A Vida e o Mar
Hemingway escreveu uma poesia em prosa descrevendo a luta de um Velho pescador, em fim de caminho, com um peixe, o maior que tinha encontrado até então, e da relação de respeito que nutria pela espécie que lhe enchia o prato com o pão de cada dia.
A vida, aquela que nos é oferecida para viver é um mar, um oceano onde navegamos e mergulhamos desde o nascer ao ocaso, sempre com o horizonte à vista, nem sempre com a costa visível, a exigir arte na navegação e prudência nas manobras.
O Mar e a Vida têm muito em comum.
A sua extensão é imensa mesmo que, como os de antanho que só se conheciam o que a vista alcançava até se aventurarem a ir um pouco mais longe deixando o conforto da terra à vista, pesquisando, a medo mas com confiança, outras paragens, outras experiências, outras formas de viver.
A Vida e o Mar têm dentro de si outras vidas, outras marés, que só se vão conhecendo à medida que vamos procurando saber mais e conhecer melhor o meio onde estamos inseridos.
O Mar, e a Vida, dão-nos alimento de corpo e alma, o pão nosso de cada dia, a carne e o sentir com que nos vamos alimentando enquanto alargamos horizontes e conhecimentos.

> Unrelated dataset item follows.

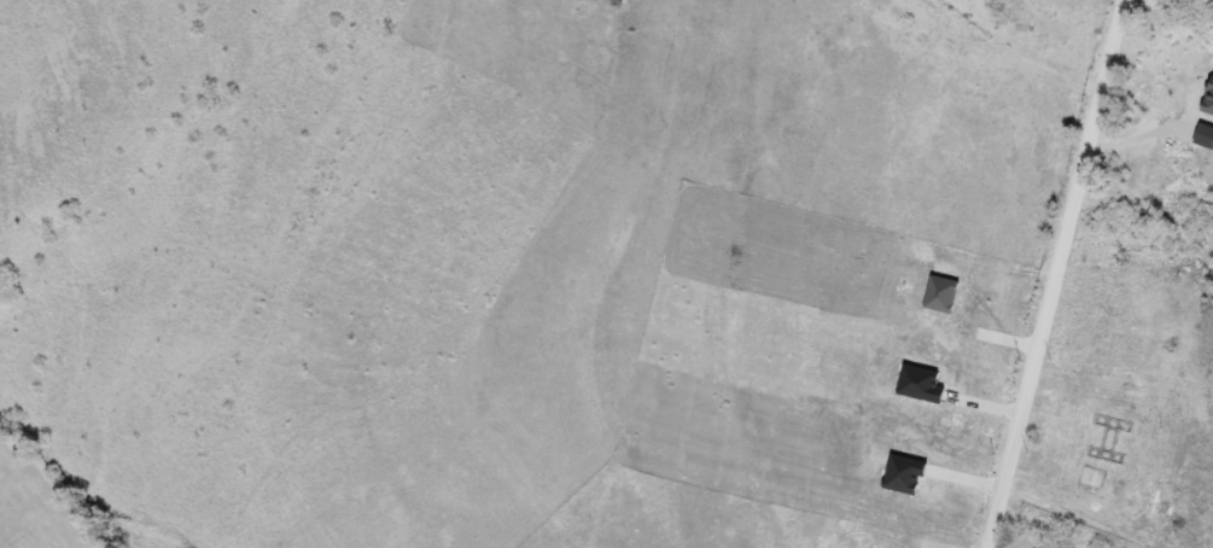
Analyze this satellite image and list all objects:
road: (1020, 56)
road: (1150, 134)
road: (1054, 273)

O Velho somos todos e cada um de nós, o Mar é a nossa Vida.
O Velho, pescador de muitos anos e muita experiência, tinha a determinada altura da sua existência, ajuda do Rapaz na faina, se bem que fruto dos azares do acaso, tivesse de ir sozinho quando o Rapaz tinha de pensar no seu sustenho.

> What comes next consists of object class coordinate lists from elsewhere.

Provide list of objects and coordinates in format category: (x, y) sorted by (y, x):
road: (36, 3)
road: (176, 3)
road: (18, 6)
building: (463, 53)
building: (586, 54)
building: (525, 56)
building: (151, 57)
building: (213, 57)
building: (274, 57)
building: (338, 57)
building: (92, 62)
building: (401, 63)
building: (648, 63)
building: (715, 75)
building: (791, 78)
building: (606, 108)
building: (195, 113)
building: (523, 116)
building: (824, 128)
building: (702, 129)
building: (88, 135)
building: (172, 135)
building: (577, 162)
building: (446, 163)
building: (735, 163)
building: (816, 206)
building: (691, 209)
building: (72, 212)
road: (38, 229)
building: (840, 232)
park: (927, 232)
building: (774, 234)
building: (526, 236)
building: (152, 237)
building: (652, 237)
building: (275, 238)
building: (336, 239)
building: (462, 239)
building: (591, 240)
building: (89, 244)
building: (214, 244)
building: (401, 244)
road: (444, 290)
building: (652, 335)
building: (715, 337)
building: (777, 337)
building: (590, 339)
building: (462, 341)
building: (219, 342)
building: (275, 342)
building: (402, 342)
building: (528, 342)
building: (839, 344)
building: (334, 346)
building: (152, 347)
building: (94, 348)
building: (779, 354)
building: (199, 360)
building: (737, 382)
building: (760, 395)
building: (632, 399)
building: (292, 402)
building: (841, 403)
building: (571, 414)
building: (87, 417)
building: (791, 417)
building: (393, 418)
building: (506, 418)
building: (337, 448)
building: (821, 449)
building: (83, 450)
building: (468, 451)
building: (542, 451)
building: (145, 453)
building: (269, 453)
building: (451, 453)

No mar da vida, também nos calha ter, em determinadas alturas da nossa existência, ajuda de todos os que nos circundam e ajudam na faina diária do pão nosso de cada dia: a família, os amigos, os colegas, os meramente conhecidos. Compõem o cardume que nos permite pescar para que não falte o alimento ao corpo e ao espírito.
Não vivemos uns sem os outros, não pescamos sem a palamenta certa.

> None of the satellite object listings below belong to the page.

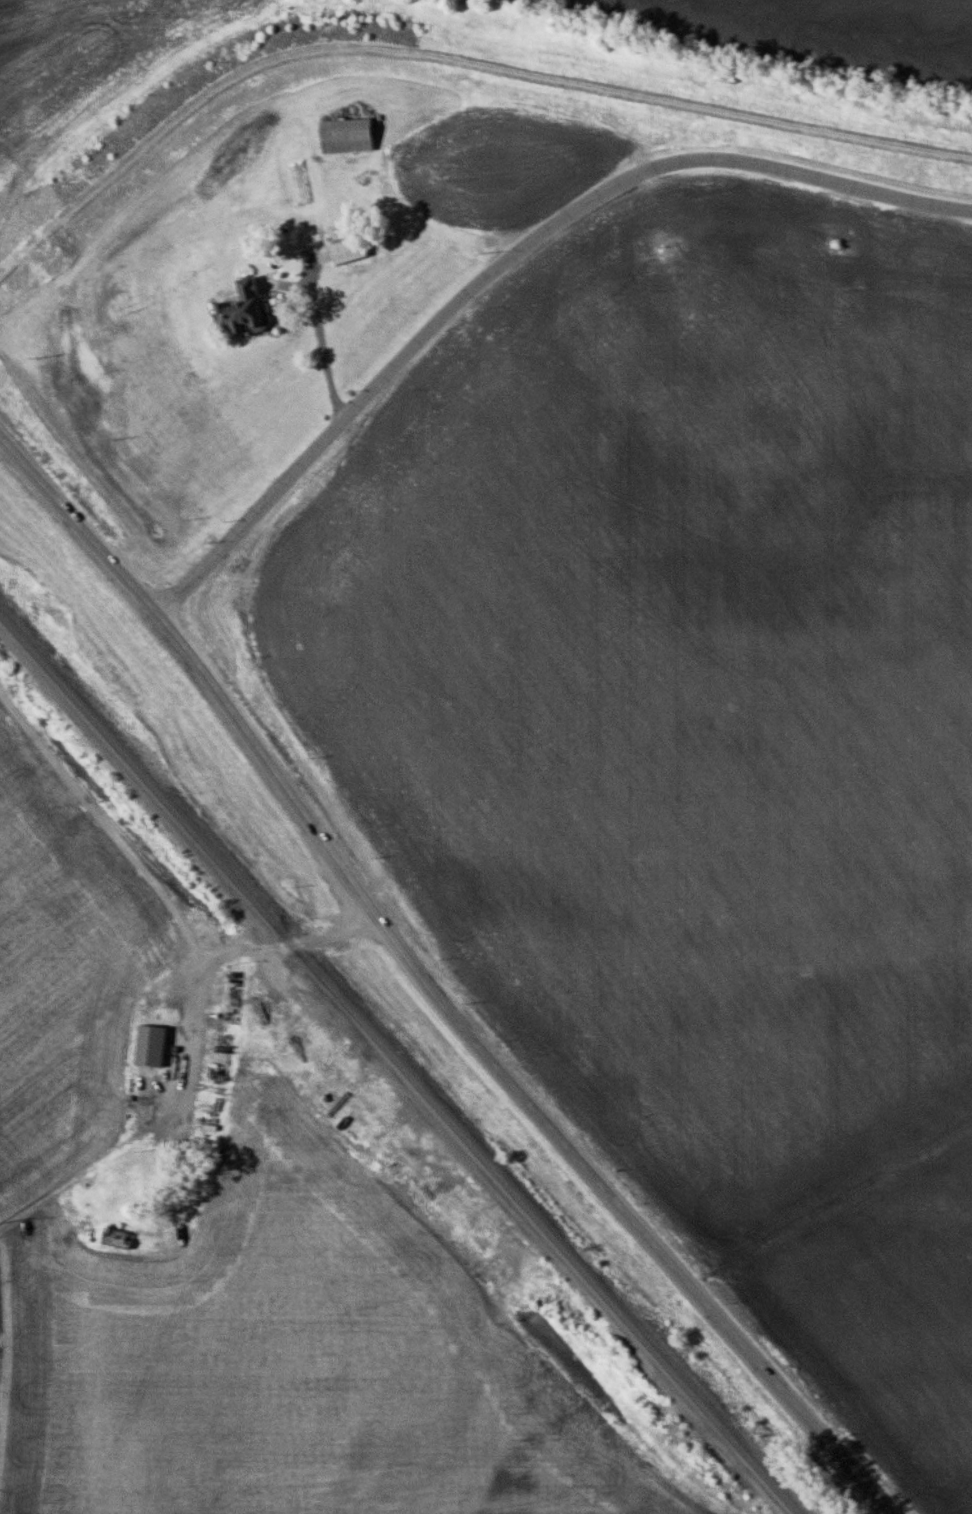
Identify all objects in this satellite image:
river: (868, 26)
building: (346, 135)
building: (348, 249)
road: (508, 260)
road: (309, 278)
building: (243, 311)
road: (321, 341)
road: (161, 896)
road: (426, 989)
road: (187, 1044)
building: (149, 1045)
railway: (399, 1065)
building: (115, 1237)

Uns dias sim, outros não, uns dias pescamos outros o peixe não morde, uns dias o mar está bom, outros não permite sair, mas todos os dias são dias e quando o mar não permite, avia-se em terra o que vamos precisar para poder ir à aventura, o mar o permita.
Uns dias sim outros não, uns dias temos sucesso na pesca da nossa actividade social, outros não podemos nem sair, mas todos os dias são dias e quando a vida não permite avia-se o que é necessário para poder partir à aventura, a vida o permita.
O Velho pescou a vida toda, criando conhecimento, colhendo experiência que permitia aventurar-se solitário mar fora à espera de dias melhores quando os piores afloravam e a sorte não dava tréguas.
Nós passamos a Vida criando experiência, colhendo conhecimento que permita que nos aventuremos solitários vida fora à espera de dias melhores quando afloram os piores e a sorte não dá tréguas.
Vem o dia em que a sorte bate à porta, e nós, na azáfama da Vida, fazemos como o Velho fez no Mar: batalhamos, aguentamos, sofremos, aguentamos mais ainda para conseguirmos o que já parecia não estar no horizonte, mas que está ali, à vista. E trazemos o sucesso de um dia até à borda, agarramos, amarramo-nos com força para levá-lo a bom porto, o proto que permita um descanso após uma vida de trabalho, de faina intensa com dias melhores e outros piores mas sempre com a esperança de ver chegar o dia de pescar o grande peixe da nossa vida.
A experiência dizia ao Velho que mesmo com mar calmo, a mudança de ventos e o espalhar do cheiro do peixe grande (o maior que tinha pescado até então), poderia atrair alguns predadores que sempre andam no mar: os tubarões. E assim aconteceu, primeiro com aqueles que comem porque têm fome e depois os outros todos que atacam selvaticamente com ou sem necessidade, deixando o Velho, cansado de morte, com uma espinha de nulo valor.
A experiência diz à Vida que mesmo em tempo de calmaria o cheiro do sucesso alheio (e quanto maior mais aguça os apetites) atrai predadores, os tubarões da sociedade, sendo que estes atacam mesmo sem fome, por inveja, ganância ou estupidez, deixando-nos exauridos, com as espinhas de nulo valor.
O Velho no seu Mar e Nós na nossa Vida.
P.S. - O Velho e o Mar é um dos livros que releio com alguma frequência, sempre descobrindo um pormenor que tinha escapado em leitura anterior. A Ernest Hemingway agradeço a possibilidade de juntar Mar e Vida. Muito grato!